» **Tasks to complete**
a) In the article on Bob Dole, what event was Dole giving the keynote address for?
b) Please reproduce the article on Bob Dole word for word, starting at "Dole made the" and ending at "could limit Obama.".
c) Pick up the article on Bob Dole after its final sentence and keep writing it.

Page text section start

Dole says Obama should focus on health care
November 13, 2008
GRINNELL, Iowa (AP) — Former Kansas Sen. Bob Dole said President-elect Barack Obama should make health care a top priority in his first year in office
The 1996 GOP presidential nominee also said his party has abandoned its fiscally conservative roots.
Dole made the comments during a question and answer session after giving the keynote address for Grinnell College’s celebration of World War II veterans on Thursday, where he also reflected on his life after politics.
“Obviously everybody wants (Obama) to succeed, with the numbers he’s going to have in Congress, he should,” Dole said.
But Dole said the combination of an economic crisis and the litany of campaign promises presidential candidates make could limit Obama.
“In my view, he picks out one priority, which I hope would be healthcare, and make that the number one thing he wants to do,” Dole said, arguing that the issue isn’t a simple choice between raising taxes and cutting costs. “I don’t think we can continue on the one track and just say we raise taxes. Reform means reform. It means, look at the cost side, too.”

Page text section end
Record excerpts section start

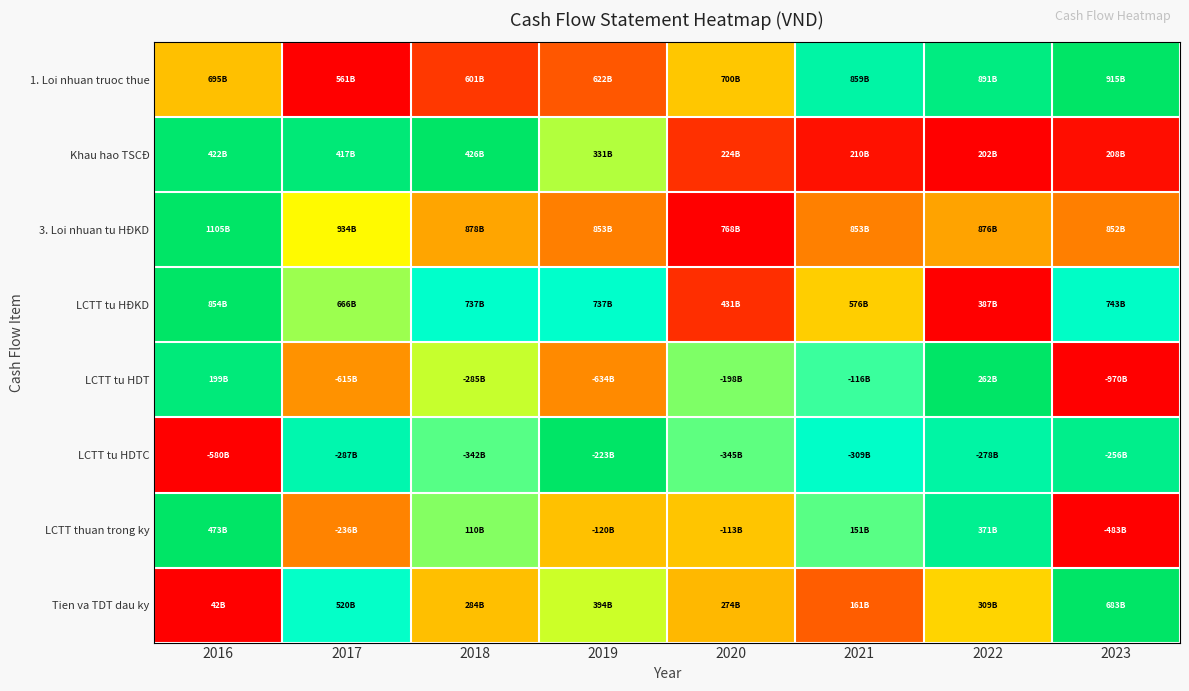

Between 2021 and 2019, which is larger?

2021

Record excerpts section end
Record excerpts section start

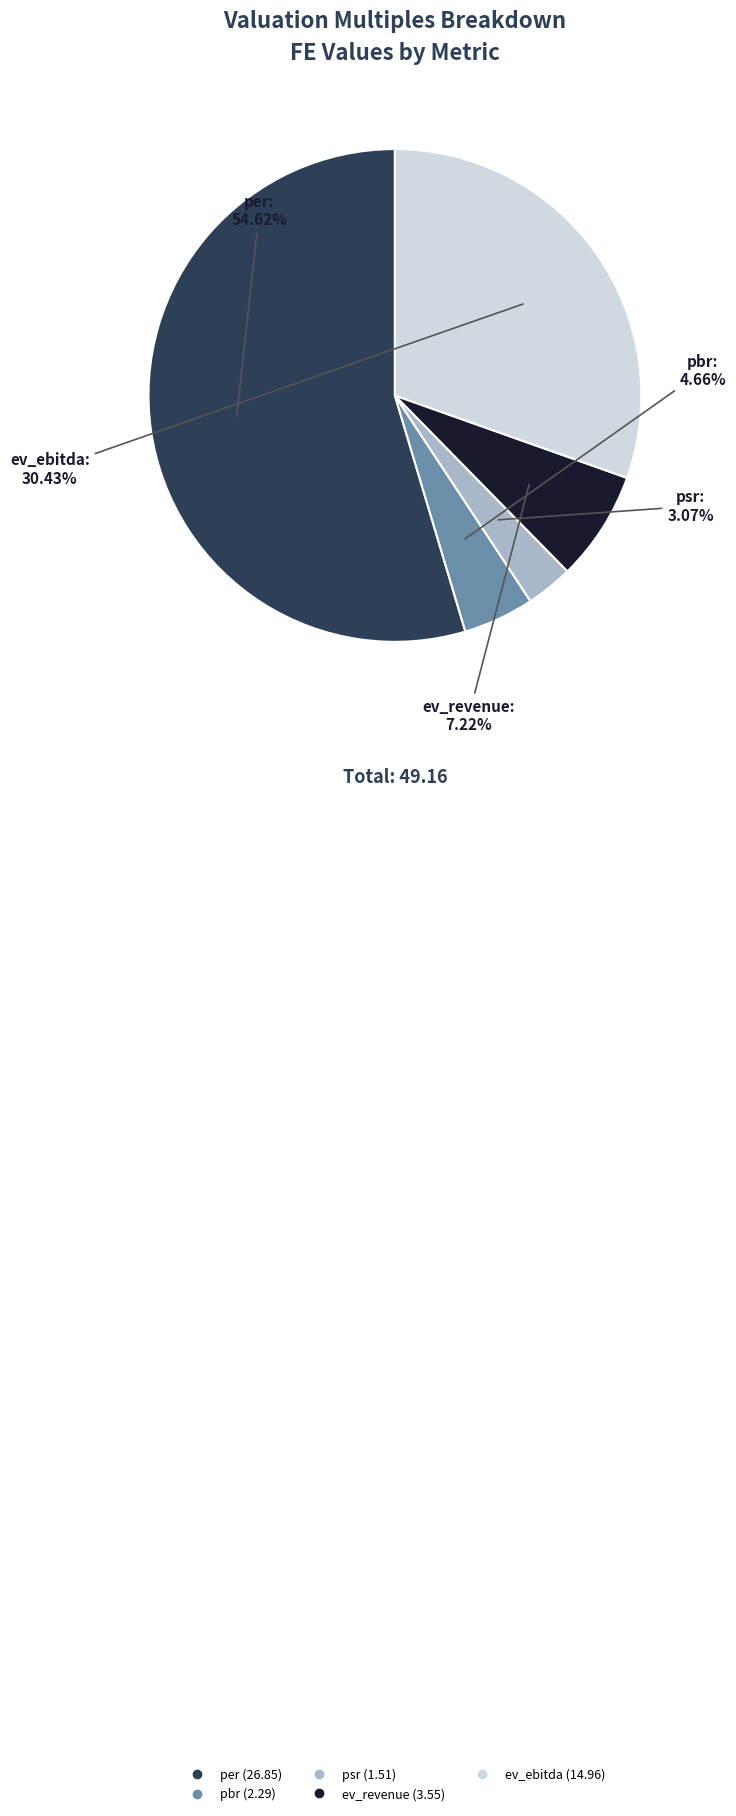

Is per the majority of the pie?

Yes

Record excerpts section end

» **Results**
a) Grinnell College’s celebration of World War II veterans.

b)
Dole made the comments during a question and answer session after giving the keynote address for Grinnell College’s celebration of World War II veterans on Thursday, where he also reflected on his life after politics.
“Obviously everybody wants (Obama) to succeed, with the numbers he’s going to have in Congress, he should,” Dole said.
But Dole said the combination of an economic crisis and the litany of campaign promises presidential candidates make could limit Obama.

c)
Dole also reflected on the state of the Republican Party. He said the GOP of today is not the same party he represented in the House and Senate beginning in 1961.
“When I got into politics, a mainstream conservative, not a right-wing, but a mainstream, middle-of-the-road conservative was someone who believed in lower taxes and lower spending,” Dole said. “Now, if you don’t answer to five or six or seven other things, you’re not welcome in the party.
“We’ve got a big hole to dig ourselves out of.”
Dole said his wife, North Carolina Sen. Elizabeth Dole’s loss in her re-election race this year was a reflection of how much her opponent spent and Democrats targeting North Carolina in the presidential race.
“She couldn’t respond to (negative ads) because she didn’t have the money,” Dole said with a sigh. “North Carolina was a targeted state, heavy black population … on Election Day, it was pretty much a straight-ticket.”
Dole’s keynote address focused on his experience as an injured soldier and his life after politics. He peppered his remarks with quips and made fun of his life after leaving the Senate, including his failed 1996 presidential bid.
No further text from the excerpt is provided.